> Exercise prompt
Rewrite the lines below as a numbered list, skipping the blank lines and omitting the pictures.

> Data extracts
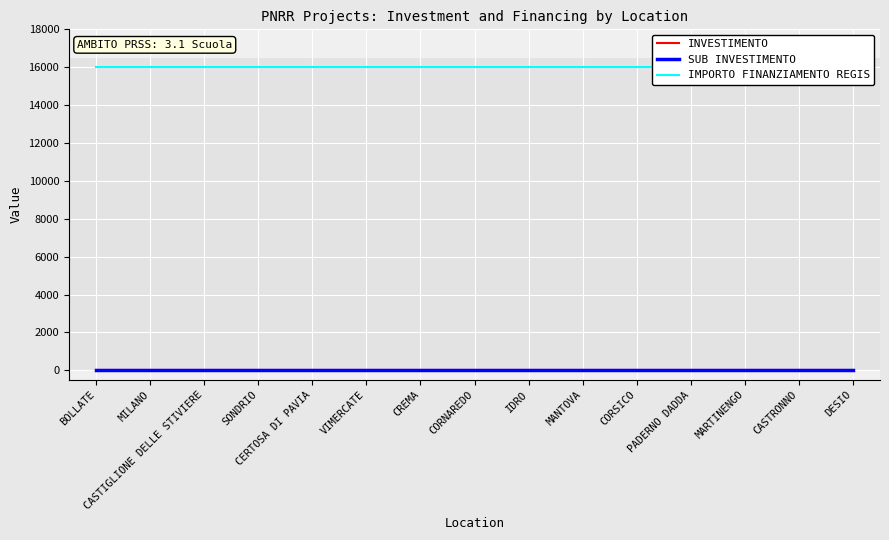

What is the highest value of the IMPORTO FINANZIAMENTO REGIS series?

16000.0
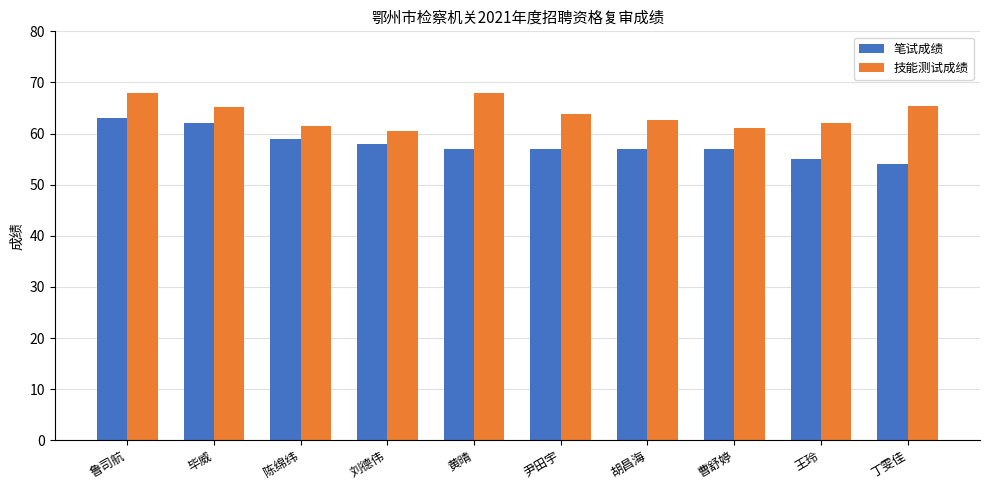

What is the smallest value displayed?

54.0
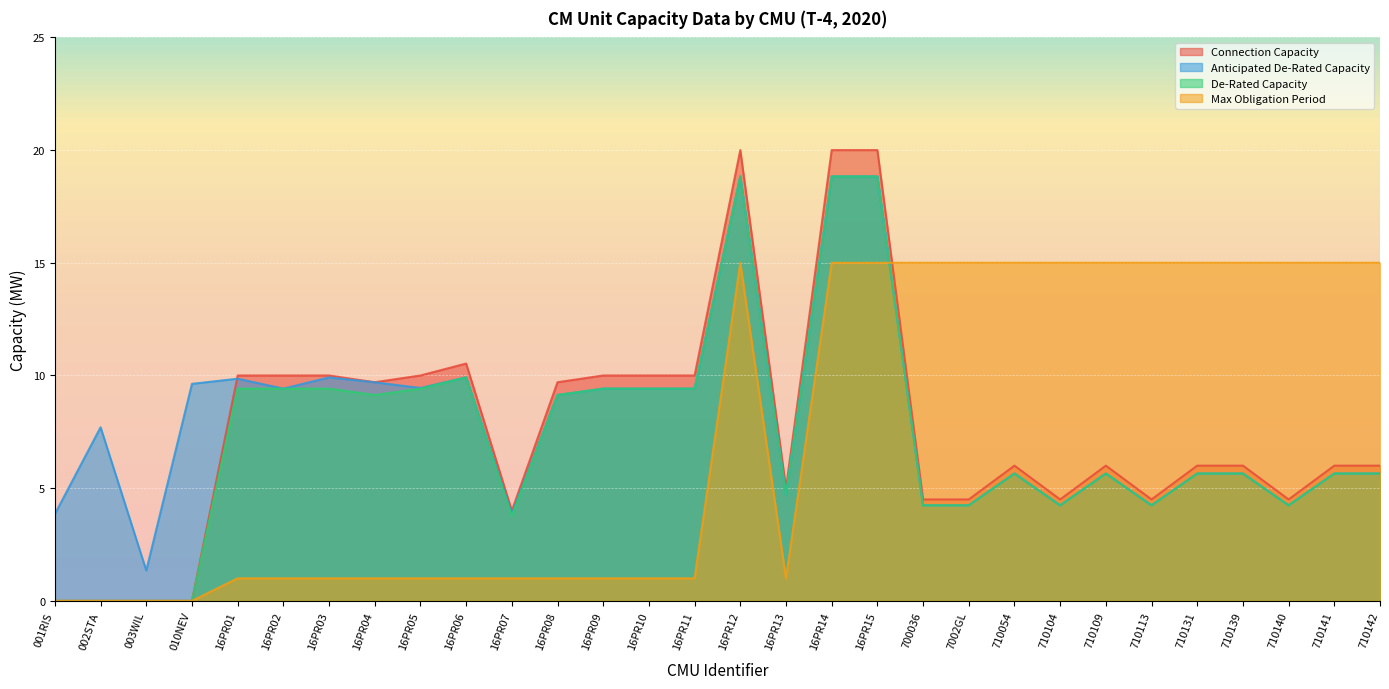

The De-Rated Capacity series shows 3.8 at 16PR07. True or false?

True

> Your solution
1. What is the highest value of the IMPORTO FINANZIAMENTO REGIS series?
2. 16000.0
3. What is the smallest value displayed?
4. 54.0
5. The De-Rated Capacity series shows 3.8 at 16PR07. True or false?
6. True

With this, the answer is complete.